Thursday, June 21, 2012

Helmet law repeals raising motorcycle deaths

By Paul A. Eisenstein, The Detroit Bureau
A new report by the independent investigative website FairWarning.org finds that the trend towards giving riders the freedom to go helmet-less is resulting in a significant increase in motorcycle fatalities.

That’s precisely the opposite direction from the overall highway death trend. Despite the surge in motorcycle fatalities, overall traffic deaths last year fell to their lowest level since 1949 and on a deaths-per-100-million-miles-driven basis the figure was the lowest since records started being kept in the 1920s.

Put another way, noted FairWarning, in 1997, total motorcycle fatalities came to 2,116, one of every 20 U.S. traffic death. By 2010 that surged to one in seven, with total motorcycle fatalities increasing to 4,502.

The potential to save lives has led virtually every state in the union not only to pass mandatory seatbelt laws but, in a growing number, to increase enforcement efforts. That includes Michigan, which is in the midst of a “Click-it-or-Ticket” campaign. Yet, earlier the Midwest state became the latest to repeal its mandatory helmet law, instead requiring that bikers who want to feel the wind in the air to increase their medical insurance coverage and meet one of several additional requirements.

In the 1970s, notes FairWarning, 47 states required motorcyclists to wear helmets. With the move in Michigan that is down to just 19 – though a number of other states still require helmets for the very youngest riders and passengers.
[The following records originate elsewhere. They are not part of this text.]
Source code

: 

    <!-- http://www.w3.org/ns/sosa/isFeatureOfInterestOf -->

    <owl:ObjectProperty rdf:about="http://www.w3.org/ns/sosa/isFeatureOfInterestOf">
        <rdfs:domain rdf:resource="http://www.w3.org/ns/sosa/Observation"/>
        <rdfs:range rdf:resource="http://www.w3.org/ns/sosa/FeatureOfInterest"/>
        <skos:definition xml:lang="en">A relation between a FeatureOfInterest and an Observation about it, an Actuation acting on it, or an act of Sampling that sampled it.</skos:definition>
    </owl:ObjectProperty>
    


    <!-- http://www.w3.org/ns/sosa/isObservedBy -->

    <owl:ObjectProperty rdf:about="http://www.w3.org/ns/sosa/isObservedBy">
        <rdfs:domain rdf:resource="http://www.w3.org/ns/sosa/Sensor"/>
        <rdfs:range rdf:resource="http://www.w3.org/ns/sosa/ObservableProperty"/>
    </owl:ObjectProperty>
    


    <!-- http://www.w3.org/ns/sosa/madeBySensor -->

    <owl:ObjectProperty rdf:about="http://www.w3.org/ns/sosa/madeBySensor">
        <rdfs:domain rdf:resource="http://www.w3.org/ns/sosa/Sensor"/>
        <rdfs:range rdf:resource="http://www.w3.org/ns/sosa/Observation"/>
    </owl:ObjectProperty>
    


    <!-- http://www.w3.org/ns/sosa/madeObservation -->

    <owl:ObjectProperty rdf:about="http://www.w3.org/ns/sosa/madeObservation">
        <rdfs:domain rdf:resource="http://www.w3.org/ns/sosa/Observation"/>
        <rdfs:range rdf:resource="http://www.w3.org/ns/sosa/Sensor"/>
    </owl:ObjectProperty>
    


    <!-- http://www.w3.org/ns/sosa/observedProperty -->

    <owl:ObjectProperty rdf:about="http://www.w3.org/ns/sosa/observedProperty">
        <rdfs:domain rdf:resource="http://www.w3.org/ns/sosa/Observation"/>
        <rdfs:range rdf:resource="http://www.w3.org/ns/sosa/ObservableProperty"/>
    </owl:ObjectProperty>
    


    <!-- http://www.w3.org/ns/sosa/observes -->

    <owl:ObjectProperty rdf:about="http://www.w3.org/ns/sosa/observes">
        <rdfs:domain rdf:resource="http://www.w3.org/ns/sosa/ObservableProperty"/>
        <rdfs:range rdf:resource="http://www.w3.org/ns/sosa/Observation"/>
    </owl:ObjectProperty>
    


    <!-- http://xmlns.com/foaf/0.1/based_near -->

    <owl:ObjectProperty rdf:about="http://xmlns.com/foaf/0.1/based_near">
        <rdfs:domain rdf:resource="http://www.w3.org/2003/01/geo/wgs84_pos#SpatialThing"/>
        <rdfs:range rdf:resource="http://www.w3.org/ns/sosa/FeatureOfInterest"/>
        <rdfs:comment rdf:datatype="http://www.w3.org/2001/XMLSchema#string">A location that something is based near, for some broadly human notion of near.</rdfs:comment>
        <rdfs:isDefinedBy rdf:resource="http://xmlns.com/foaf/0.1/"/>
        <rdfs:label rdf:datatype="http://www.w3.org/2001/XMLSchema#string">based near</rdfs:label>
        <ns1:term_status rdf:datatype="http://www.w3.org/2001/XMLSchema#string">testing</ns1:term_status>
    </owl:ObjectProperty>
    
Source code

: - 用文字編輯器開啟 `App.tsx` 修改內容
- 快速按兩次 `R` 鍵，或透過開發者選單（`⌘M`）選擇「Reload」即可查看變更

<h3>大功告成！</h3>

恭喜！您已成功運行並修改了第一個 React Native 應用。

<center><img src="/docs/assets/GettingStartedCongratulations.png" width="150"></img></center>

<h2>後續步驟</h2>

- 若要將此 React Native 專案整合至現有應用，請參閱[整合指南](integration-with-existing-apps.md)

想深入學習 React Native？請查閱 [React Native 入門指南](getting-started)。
Rick Schmitt, the author of the FairWarning.org story, notes that in a long-running and well-organized campaign backers of repeal have carefully built their case even while gagging opponents. That includes the National Highway Traffic Safety Administration which was hit by a 1998 rule that now blocks it from advocating safety measures at the state and local level. Biker lobbyists also “derailed a measure (federal) lawmakers envisioned to reinstate financial penalties for states lacking helmet laws,” noted Schmitt.

Advocates of helmet law repeal have been urging the federal government to shift money from enforcement to biker training. Yet a 2007 Indiana study found that drivers who completed a basic course were actually 44% more likely to be involved in an accident than those who didn’t get training – perhaps because they felt encouraged to take more risks.

“You cannot be in this battle and not be frustrated by this senselessness,” Michael Dabbs, president of the Brain Injury Association of Michigan, told FairWarning.

What particularly frustrates those who want to keep helmet laws is the fact that the data overwhelmingly support their case. The survival rate of those involved in accidents who wore helmets is markedly higher than for those who didn’t, leading some to compare the simple safety devices to a medical “vaccine.”

They point to facts that show helmeted riders in moderate to severe crashes often walk away while those not wearing helmets often suffer severe head trauma – or death in otherwise insignificant incidents.

According to data NHTSA itself is now barred from presenting at the state and local level helmets saved 1,483 lives in 2009 and would have saved another 732 had everyone been wearing them.

The counter-cry is “freedom,” advocacy groups contending that bikers should have the freedom to choose.

Backed by significant amounts of cash and the restrictions on federal regulators the anti-helmet lobby has continued gaining momentum and is stepping up its campaigns in those few states, like New York, that continue to mandate helmets.